* Action item
Please copy every line of the listing below without changing anything.

━━ Study material

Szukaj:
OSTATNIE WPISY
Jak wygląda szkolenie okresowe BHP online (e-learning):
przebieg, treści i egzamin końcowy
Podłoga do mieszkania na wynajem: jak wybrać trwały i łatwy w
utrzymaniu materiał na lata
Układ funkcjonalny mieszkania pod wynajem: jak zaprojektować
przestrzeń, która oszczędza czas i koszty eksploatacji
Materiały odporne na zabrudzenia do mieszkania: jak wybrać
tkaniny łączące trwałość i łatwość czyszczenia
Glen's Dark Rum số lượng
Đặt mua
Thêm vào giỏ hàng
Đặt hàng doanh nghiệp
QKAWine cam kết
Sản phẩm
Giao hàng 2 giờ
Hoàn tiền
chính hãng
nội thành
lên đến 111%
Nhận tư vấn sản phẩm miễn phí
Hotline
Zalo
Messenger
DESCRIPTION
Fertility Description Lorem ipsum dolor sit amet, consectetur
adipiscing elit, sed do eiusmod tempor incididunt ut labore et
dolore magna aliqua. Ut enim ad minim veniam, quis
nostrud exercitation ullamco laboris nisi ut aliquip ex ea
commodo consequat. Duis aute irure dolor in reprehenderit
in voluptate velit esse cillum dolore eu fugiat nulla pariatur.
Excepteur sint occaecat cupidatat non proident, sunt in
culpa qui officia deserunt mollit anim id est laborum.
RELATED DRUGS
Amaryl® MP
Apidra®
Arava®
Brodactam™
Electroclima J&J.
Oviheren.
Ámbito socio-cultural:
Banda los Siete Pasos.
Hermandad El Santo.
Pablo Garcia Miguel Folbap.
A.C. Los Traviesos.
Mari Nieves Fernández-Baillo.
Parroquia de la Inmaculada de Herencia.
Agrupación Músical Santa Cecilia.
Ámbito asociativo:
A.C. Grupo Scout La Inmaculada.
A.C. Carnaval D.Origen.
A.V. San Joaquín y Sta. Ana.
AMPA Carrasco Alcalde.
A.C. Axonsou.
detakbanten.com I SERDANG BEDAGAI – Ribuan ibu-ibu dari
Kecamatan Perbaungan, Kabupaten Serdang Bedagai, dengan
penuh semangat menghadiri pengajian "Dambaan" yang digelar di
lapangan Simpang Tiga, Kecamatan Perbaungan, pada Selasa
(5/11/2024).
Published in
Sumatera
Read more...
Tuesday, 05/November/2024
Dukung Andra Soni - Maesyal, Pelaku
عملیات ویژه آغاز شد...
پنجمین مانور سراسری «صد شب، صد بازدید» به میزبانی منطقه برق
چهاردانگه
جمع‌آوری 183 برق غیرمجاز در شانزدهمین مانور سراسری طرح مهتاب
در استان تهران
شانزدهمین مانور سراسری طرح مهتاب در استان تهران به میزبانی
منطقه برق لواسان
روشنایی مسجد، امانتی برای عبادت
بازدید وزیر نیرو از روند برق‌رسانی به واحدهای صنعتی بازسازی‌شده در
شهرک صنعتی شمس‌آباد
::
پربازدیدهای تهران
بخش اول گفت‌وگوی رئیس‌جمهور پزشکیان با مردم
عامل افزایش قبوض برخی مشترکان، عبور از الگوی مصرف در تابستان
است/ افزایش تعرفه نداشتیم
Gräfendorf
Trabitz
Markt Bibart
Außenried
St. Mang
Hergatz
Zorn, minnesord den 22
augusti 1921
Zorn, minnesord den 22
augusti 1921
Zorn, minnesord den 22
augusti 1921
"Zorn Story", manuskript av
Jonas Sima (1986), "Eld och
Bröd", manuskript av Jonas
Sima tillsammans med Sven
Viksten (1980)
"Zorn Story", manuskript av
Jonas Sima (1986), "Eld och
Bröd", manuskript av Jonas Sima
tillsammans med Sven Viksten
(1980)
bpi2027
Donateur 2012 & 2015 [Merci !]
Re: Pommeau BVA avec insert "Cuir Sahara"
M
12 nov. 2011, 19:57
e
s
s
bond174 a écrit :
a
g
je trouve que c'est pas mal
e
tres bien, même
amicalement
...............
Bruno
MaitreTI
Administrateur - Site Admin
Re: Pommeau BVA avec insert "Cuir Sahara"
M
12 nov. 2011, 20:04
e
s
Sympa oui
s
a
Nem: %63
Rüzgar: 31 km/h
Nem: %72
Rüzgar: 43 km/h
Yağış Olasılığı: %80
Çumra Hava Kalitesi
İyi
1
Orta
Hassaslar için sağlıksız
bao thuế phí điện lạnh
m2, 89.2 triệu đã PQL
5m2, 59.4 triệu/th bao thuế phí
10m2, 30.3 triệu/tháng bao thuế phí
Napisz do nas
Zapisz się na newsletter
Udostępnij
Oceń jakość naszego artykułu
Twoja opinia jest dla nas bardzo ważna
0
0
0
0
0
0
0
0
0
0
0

━━━━

* Answer space
Szukaj:
OSTATNIE WPISY
Jak wygląda szkolenie okresowe BHP online (e-learning):
przebieg, treści i egzamin końcowy
Podłoga do mieszkania na wynajem: jak wybrać trwały i łatwy w
utrzymaniu materiał na lata
Układ funkcjonalny mieszkania pod wynajem: jak zaprojektować
przestrzeń, która oszczędza czas i koszty eksploatacji
Materiały odporne na zabrudzenia do mieszkania: jak wybrać
tkaniny łączące trwałość i łatwość czyszczenia
Glen's Dark Rum số lượng
Đặt mua
Thêm vào giỏ hàng
Đặt hàng doanh nghiệp
QKAWine cam kết
Sản phẩm
Giao hàng 2 giờ
Hoàn tiền
chính hãng
nội thành
lên đến 111%
Nhận tư vấn sản phẩm miễn phí
Hotline
Zalo
Messenger
DESCRIPTION
Fertility Description Lorem ipsum dolor sit amet, consectetur
adipiscing elit, sed do eiusmod tempor incididunt ut labore et
dolore magna aliqua. Ut enim ad minim veniam, quis
nostrud exercitation ullamco laboris nisi ut aliquip ex ea
commodo consequat. Duis aute irure dolor in reprehenderit
in voluptate velit esse cillum dolore eu fugiat nulla pariatur.
Excepteur sint occaecat cupidatat non proident, sunt in
culpa qui officia deserunt mollit anim id est laborum.
RELATED DRUGS
Amaryl® MP
Apidra®
Arava®
Brodactam™
Electroclima J&J.
Oviheren.
Ámbito socio-cultural:
Banda los Siete Pasos.
Hermandad El Santo.
Pablo Garcia Miguel Folbap.
A.C. Los Traviesos.
Mari Nieves Fernández-Baillo.
Parroquia de la Inmaculada de Herencia.
Agrupación Músical Santa Cecilia.
Ámbito asociativo:
A.C. Grupo Scout La Inmaculada.
A.C. Carnaval D.Origen.
A.V. San Joaquín y Sta. Ana.
AMPA Carrasco Alcalde.
A.C. Axonsou.
detakbanten.com I SERDANG BEDAGAI – Ribuan ibu-ibu dari
Kecamatan Perbaungan, Kabupaten Serdang Bedagai, dengan
penuh semangat menghadiri pengajian "Dambaan" yang digelar di
lapangan Simpang Tiga, Kecamatan Perbaungan, pada Selasa
(5/11/2024).
Published in
Sumatera
Read more...
Tuesday, 05/November/2024
Dukung Andra Soni - Maesyal, Pelaku
عملیات ویژه آغاز شد...
پنجمین مانور سراسری «صد شب، صد بازدید» به میزبانی منطقه برق
چهاردانگه
جمع‌آوری 183 برق غیرمجاز در شانزدهمین مانور سراسری طرح مهتاب
در استان تهران
شانزدهمین مانور سراسری طرح مهتاب در استان تهران به میزبانی
منطقه برق لواسان
روشنایی مسجد، امانتی برای عبادت
بازدید وزیر نیرو از روند برق‌رسانی به واحدهای صنعتی بازسازی‌شده در
شهرک صنعتی شمس‌آباد
::
پربازدیدهای تهران
بخش اول گفت‌وگوی رئیس‌جمهور پزشکیان با مردم
عامل افزایش قبوض برخی مشترکان، عبور از الگوی مصرف در تابستان
است/ افزایش تعرفه نداشتیم
Gräfendorf
Trabitz
Markt Bibart
Außenried
St. Mang
Hergatz
Zorn, minnesord den 22
augusti 1921
Zorn, minnesord den 22
augusti 1921
Zorn, minnesord den 22
augusti 1921
"Zorn Story", manuskript av
Jonas Sima (1986), "Eld och
Bröd", manuskript av Jonas
Sima tillsammans med Sven
Viksten (1980)
"Zorn Story", manuskript av
Jonas Sima (1986), "Eld och
Bröd", manuskript av Jonas Sima
tillsammans med Sven Viksten
(1980)
bpi2027
Donateur 2012 & 2015 [Merci !]
Re: Pommeau BVA avec insert "Cuir Sahara"
M
12 nov. 2011, 19:57
e
s
s
bond174 a écrit :
a
g
je trouve que c'est pas mal
e
tres bien, même
amicalement
...............
Bruno
MaitreTI
Administrateur - Site Admin
Re: Pommeau BVA avec insert "Cuir Sahara"
M
12 nov. 2011, 20:04
e
s
Sympa oui
s
a
Nem: %63
Rüzgar: 31 km/h
Nem: %72
Rüzgar: 43 km/h
Yağış Olasılığı: %80
Çumra Hava Kalitesi
İyi
1
Orta
Hassaslar için sağlıksız
bao thuế phí điện lạnh
m2, 89.2 triệu đã PQL
5m2, 59.4 triệu/th bao thuế phí
10m2, 30.3 triệu/tháng bao thuế phí
Napisz do nas
Zapisz się na newsletter
Udostępnij
Oceń jakość naszego artykułu
Twoja opinia jest dla nas bardzo ważna
0
0
0
0
0
0
0
0
0
0
0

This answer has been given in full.